◆ WHAT YOU WILL DO: Find the line with "The camera went 65" and the line with "Someone repainted the" in the entries below; output exactly those two lines, every line between them, and no others.

◆ SUPPLIED DATA:

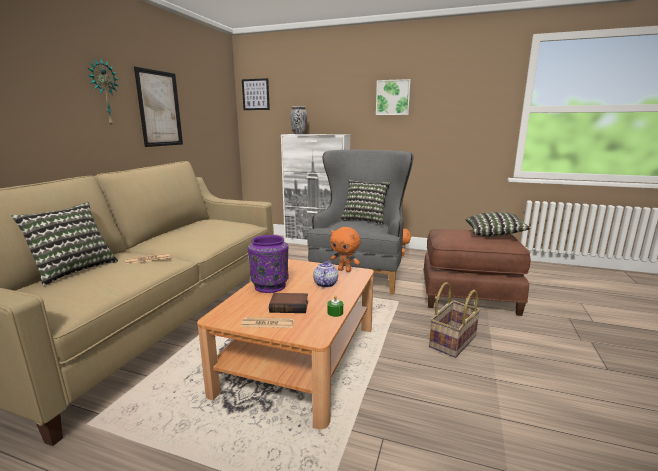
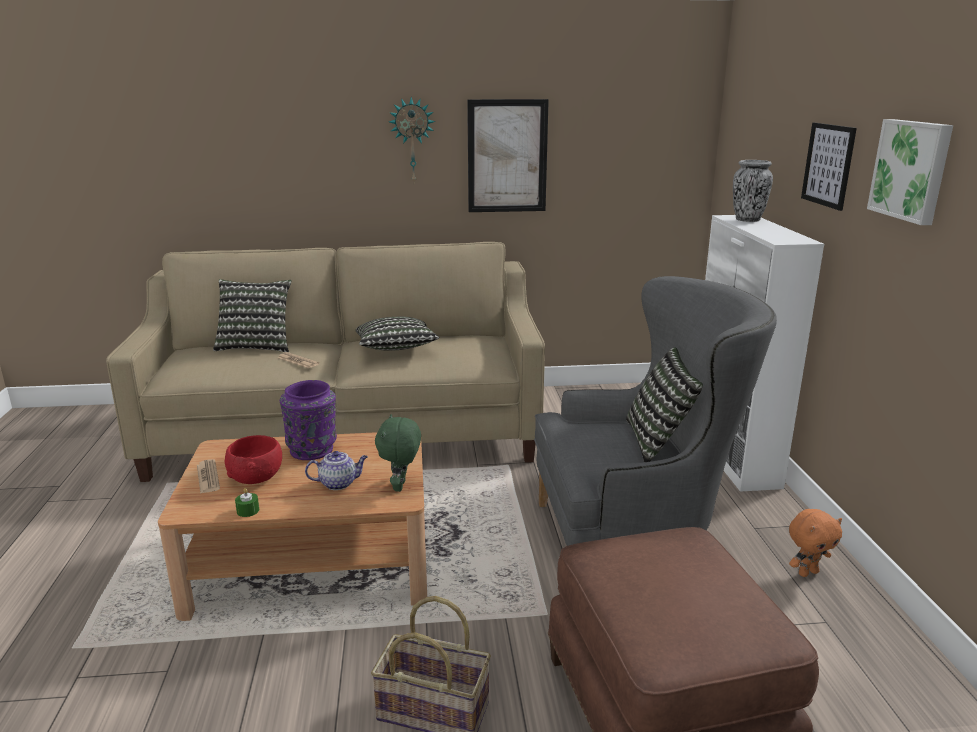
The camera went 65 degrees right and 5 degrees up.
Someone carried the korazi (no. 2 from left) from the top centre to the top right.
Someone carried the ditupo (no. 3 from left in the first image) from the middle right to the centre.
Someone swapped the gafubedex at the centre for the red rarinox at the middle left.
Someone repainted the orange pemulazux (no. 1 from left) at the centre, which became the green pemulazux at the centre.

==

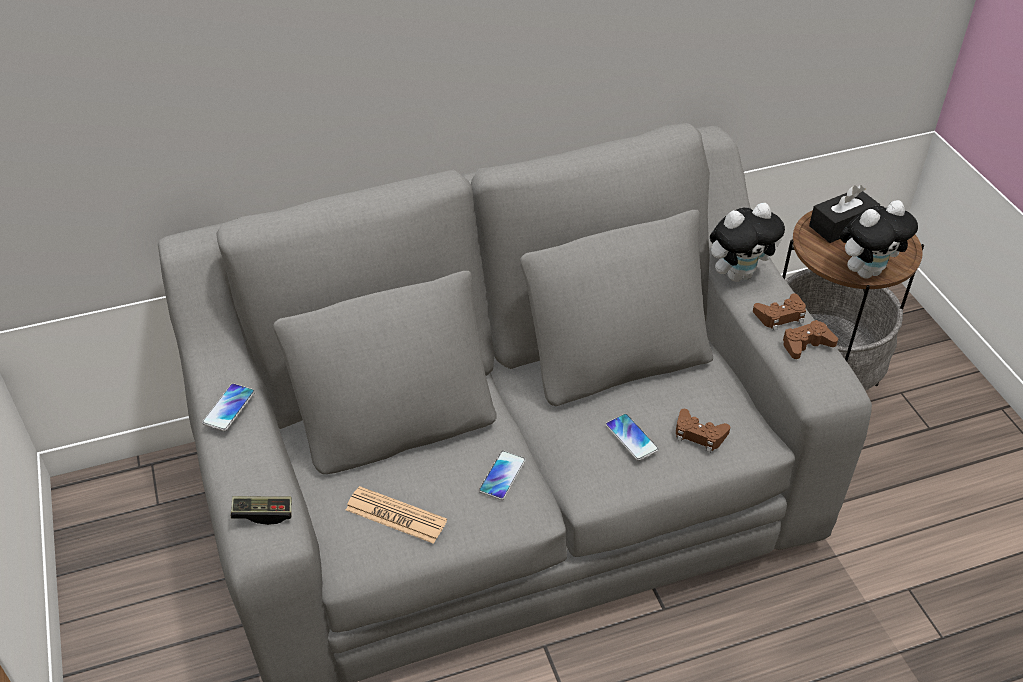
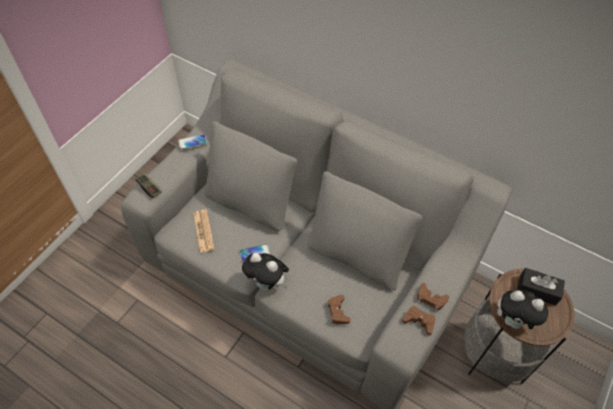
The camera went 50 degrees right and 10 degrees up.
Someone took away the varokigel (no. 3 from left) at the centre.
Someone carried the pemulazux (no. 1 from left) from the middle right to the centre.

◆ WRITTEN SOLUTION:
The camera went 65 degrees right and 5 degrees up.
Someone carried the korazi (no. 2 from left) from the top centre to the top right.
Someone carried the ditupo (no. 3 from left in the first image) from the middle right to the centre.
Someone swapped the gafubedex at the centre for the red rarinox at the middle left.
Someone repainted the orange pemulazux (no. 1 from left) at the centre, which became the green pemulazux at the centre.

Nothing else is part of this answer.